Where will the bulb be used? CFLs tend to wear out faster when they're switched on and off frequently, so they're not great options for bathrooms or closets, which are usually lit for only a few minutes at a time. CFLs also take anywhere from a few seconds to a few minutes to reach their full brightness when you turn them on. In any area where you need full brightness right away, such as a stairwell, choose an LED bulb. LEDs are also the best choice for outdoor use. Many CFLs won't work in low temperatures, and those that do work will take longer to warm up in cold weather.
Are you using a dimmer? Most CFL bulbs can't be used with dimmer switches. Many LED bulbs are dimmable, but some of them will work only with specific dimmers. Also, some LEDs have a tendency to flicker or give off a buzzing noise when dimmed..
What shade of light do you prefer? Most reviewers prefer the warmer light of a traditional incandescent bulb, a shade usually referred to as "soft white" or "warm white" on lighting labels. However, others prefer a bluer light that may be identified as "daylight" or "full spectrum." The Lighting Facts labels on all new light bulbs note the bulb's "color temperature," but the term is slightly confusing since a warm, yellowish light has a lower color temperature than a cool, bluish light. The CNET light bulb buying guide says it's less confusing if you think of the light as a flame: "It starts out yellow and orange, but when it gets really hot, it turns blue." Soft white bulbs have a color temperature of around 2,700K is closest to an incandescent, while daylight bulbs are between 5,000 and 6,000K.

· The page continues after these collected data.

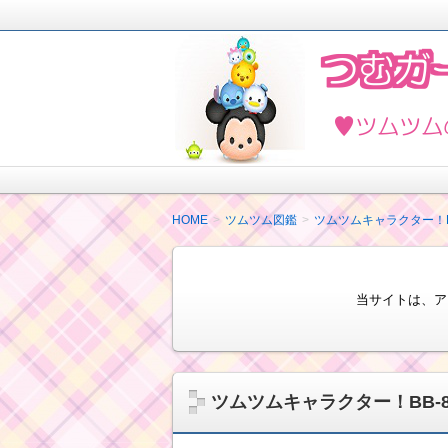
2018年4月ツムツムを楽しく攻略し
ど最新情報も紹介しています。
ツムツムの攻略法と
HOME
ツムツム図鑑
ツムツムキャラクター！
当サイトは、ア
ツムツムキャラクター！BB-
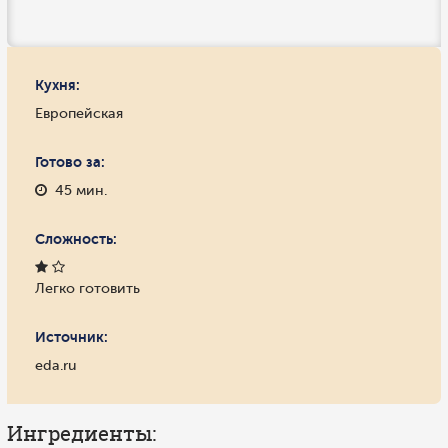
Кухня:
Европейская
Готово за:
45 мин.
Сложность:
Легко готовить
Источник:
eda.ru
Ингредиенты:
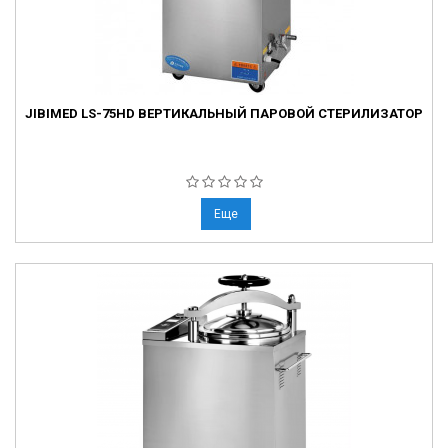
JIBIMED LS-75HD ВЕРТИКАЛЬНЫЙ ПАРОВОЙ СТЕРИЛИЗАТОР
Еще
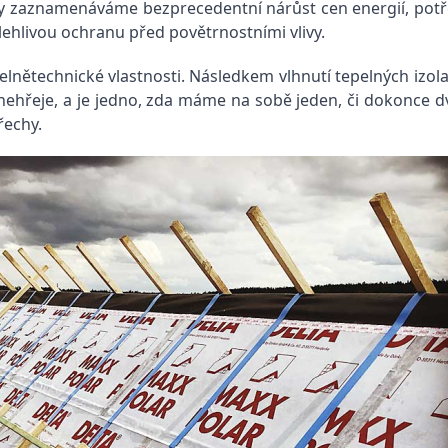
kdy zaznamenáváme bezprecedentní nárůst cen energií, po
ehlivou ochranu před povětrnostními vlivy.
lnětechnické vlastnosti. Následkem vlhnutí tepelných izolan
 nehřeje, a je jedno, zda máme na sobě jeden, či dokonce d
řechy.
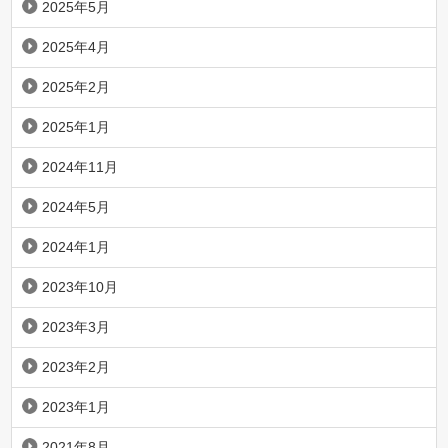
2025年5月
2025年4月
2025年2月
2025年1月
2024年11月
2024年5月
2024年1月
2023年10月
2023年3月
2023年2月
2023年1月
2021年8月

How concerned are you about mercury? The small amount of mercury in a CFL bulb doesn't pose a threat to your health unless the bulb breaks. In a fixture that's out of reach, such as an overhead light, that generally won't be a problem. Table lamps and floor lamps are more likely to be knocked over, however, so you might avoid putting CFLs in these fixtures, especially if you have small children in the house. If a CFL does break, the U.S. Environmental Protection Agency offers tips on how to clean it up safely.
What's to come
Incandescent light bulbs haven't disappeared completely. Although the 2007 energy bill set new efficiency standards that most incandescent bulbs can't meet, a few types were exempted from the new rules. Three-way bulbs, appliance bulbs, bug lamps and colored light bulbs are a few of the specialty incandescent bulbs that remain legal -- for now. The energy bill requires manufacturers to keep an eye on demand, and if there's a sudden spike in sales for any type of bulb, the U.S. Department of Energy (DOE) will step in and set new efficiency standards for it.
In February 2016, the DOE proposed even stricter standards for light bulb efficiency. If the rule takes effect in 2020 as planned, only LEDs will be able to meet the new standards, and both CFLs and halogen incandescent bulbs are likely to completely fade from the market. The DOE says it will issue its final version of the new standards by January 1, 2017.